Herb Ritts Exhibit at the J. Paul Getty Museum
- August 27, 2012
- Shane Hurlbut, ASC
From 1991-1996, I had the unique opportunity to work with one of the most talented still photographers of the 20th Century. When I met Herb Ritts, it was as a gaffer. Joseph Yacoe was one of my clients and a mentor. He got the call to do a Levi Loose Jeans ad in Morocco directed by Herb Ritts. I was asked to organize the lighting for the intense shooting schedule in eight different cities. During this campaign, Herb and I really hit it off. This friendship quickly turned into helping him light all of his still work.
Not only was Herb a great artist, he was also an amazing human being. I learned so much from him in terms of how he talked to the talent and how his demeanor quickly put them at ease. He was so good at relating to others.
When I came on board as Herb’s regular lighting director on still shoots, I quickly understood what made him different. Herb was into hot lights. This terminology is big in the still world. It means lights that do not flash and create heat. Herb hated strobes. He loved looking through the viewfinder and seeing the light. He was able to orient a model’s face perfectly by being able to see the light, instead of taking a shot, then looking at it.

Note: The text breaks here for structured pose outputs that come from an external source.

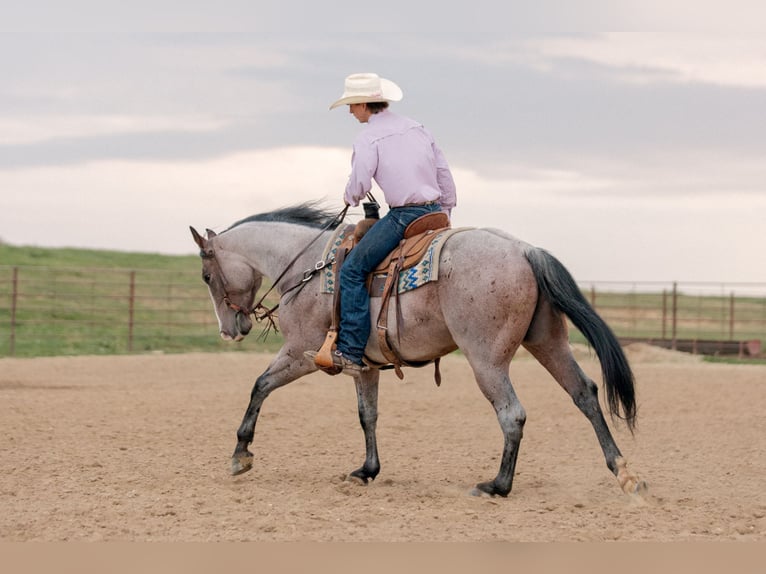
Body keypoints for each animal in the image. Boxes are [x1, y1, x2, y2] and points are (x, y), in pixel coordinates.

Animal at [190, 202, 645, 497]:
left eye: (206, 275)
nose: (230, 330)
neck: (308, 267)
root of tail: (523, 249)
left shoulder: (300, 352)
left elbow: (259, 386)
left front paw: (241, 455)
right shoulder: (363, 365)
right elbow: (367, 415)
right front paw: (367, 471)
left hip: (487, 360)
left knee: (512, 414)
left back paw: (497, 486)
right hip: (548, 342)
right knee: (585, 394)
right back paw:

He wanted to stay liquid. “Herb Liquid” was what we called it in the moment.
Traveling all over the world with Herb was absolutely incredible. Some of my best jobs to date have been with him. He inspired me to light, to look at a woman’s face and see which is the best side to light. I was blown away with how he would position his light, his HARD LIGHT. It became my mission to know where and when to position the light and from which side was best. Soon Herb did not have to say anything. We became so in sync as artists that he would show up, look at what I had set up and head back to make-up and hair.
“Heading Inside the Arctic Circle”
One of the last times that Herb and I worked together was in Sweden. We were sent about 150 miles inside the Arctic Circle to shoot an Absolute Vodka campaign with Vogue and Versace. Our two models were Naomi Campbell and Kate Moss. We had all become good friends over the years and were shooting at the famous Ice Hotel. It was an insane job in every way – the art, the sets, the conditions and the beauty.
Here are four shots from this amazing shoot in 1996. We only had four hours of twilight and no daylight. The sun never rose above the horizon. For the first shot, we had the luck of a snow storm that whipped up right at the perfect moment.
I encourage all of you to attend Herb’s expose, which is at the Getty in LA until September 2nd. This is the last week. The exhibition also offers a screening room featuring Herb’s videos and commercial work as a director, as well as a documentary that I was privileged to be part of (embedded below). Herb changed the way I looked at light; he shaped me as a cinematographer, as an artist. I will always miss him.